Search code examples
amazon-web-servicesamazon-s3amazon-cloudfront

Do we need directory structure logic for storing millions of images on Amazon S3/Cloudfront?


In order to support millions of potential images we have previously followed this sort of directory structure:

/profile/avatars/44/f2/47/48px/44f247d4e3f646c66d4d0337c6d415eb.jpg

The filename is md5 hashed, then we extract the first 6 characters in the string and build the folder structure from that.

So in the above example the filename:

44f247d4e3f646c66d4d0337c6d415eb.jpg

produces a directory structure of:

/44/f2/47/

We always did this in order to minimize the number of photos in any single directory, ultimately to aid filesystem performance.

However our new app is using Amazon S3 with Cloudfront

My understanding is that any folders you create on Amazon S3 are actually just references and are not directories on the filesystem.

If that is correct is it still recommended to split into folders/directories in the above, or similar method?

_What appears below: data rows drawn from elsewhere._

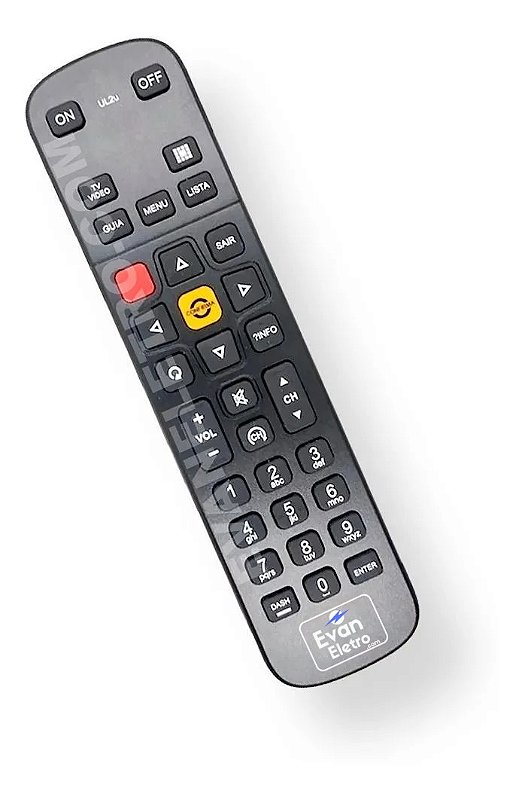
Find the location of a particular element. The height and width of the screenshot is (800, 522). buttons on top section of remote is located at coordinates (117, 217), (101, 193), (151, 212), (194, 192), (185, 158), (145, 76), (68, 113).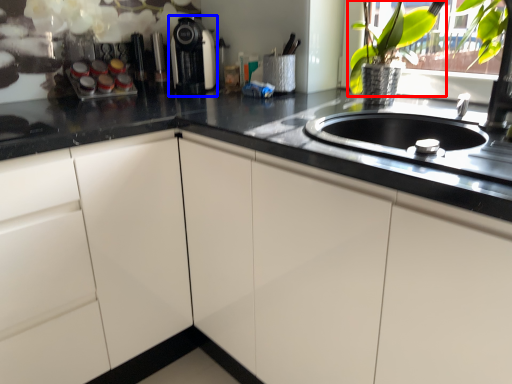
Question: Which object appears farthest to the camera in this image, floral arrangement (highlighted by a red box) or coffee machine (highlighted by a blue box)?

Choices:
 (A) floral arrangement
 (B) coffee machine

Answer: (B)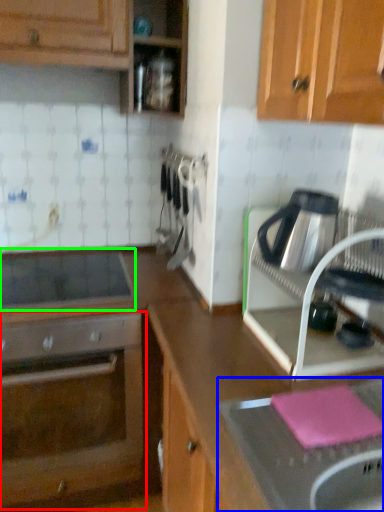
Question: Considering the real-world distances, which object is farthest from oven (highlighted by a red box)? sink (highlighted by a blue box) or home appliance (highlighted by a green box)?

Choices:
 (A) sink
 (B) home appliance

Answer: (A)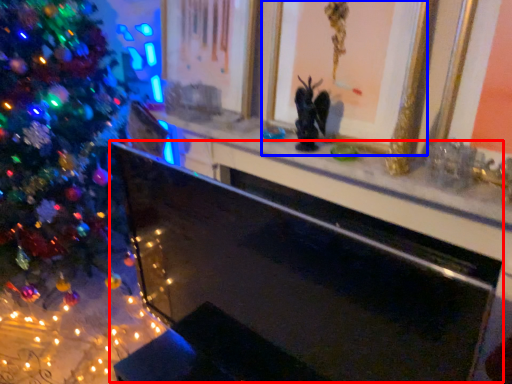
Question: Which object is closer to the camera taking this photo, fireplace (highlighted by a red box) or picture frame (highlighted by a blue box)?

Choices:
 (A) fireplace
 (B) picture frame

Answer: (A)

Or can we simply remove this complexity in our application code and provide image links like so:

/profile/avatars/48px/filename.jpg

Baring in mind that this app is intended to serve 10's of millions of photos.

Any guidance would be greatly appreciated.


Solution

  • Although S3 folders are basically only another way of writing the key name (as @E.J.Brennan already said in his answer), there are reasons to think about the naming structure of your "folders".

    With your current number of photos and probably your access patterns, it might make sense to think about a way to speed up the S3 keyname lookups, making sure that operations on photos get spread out over multiple partitions. There is a great article on the AWS blog explaining all the details.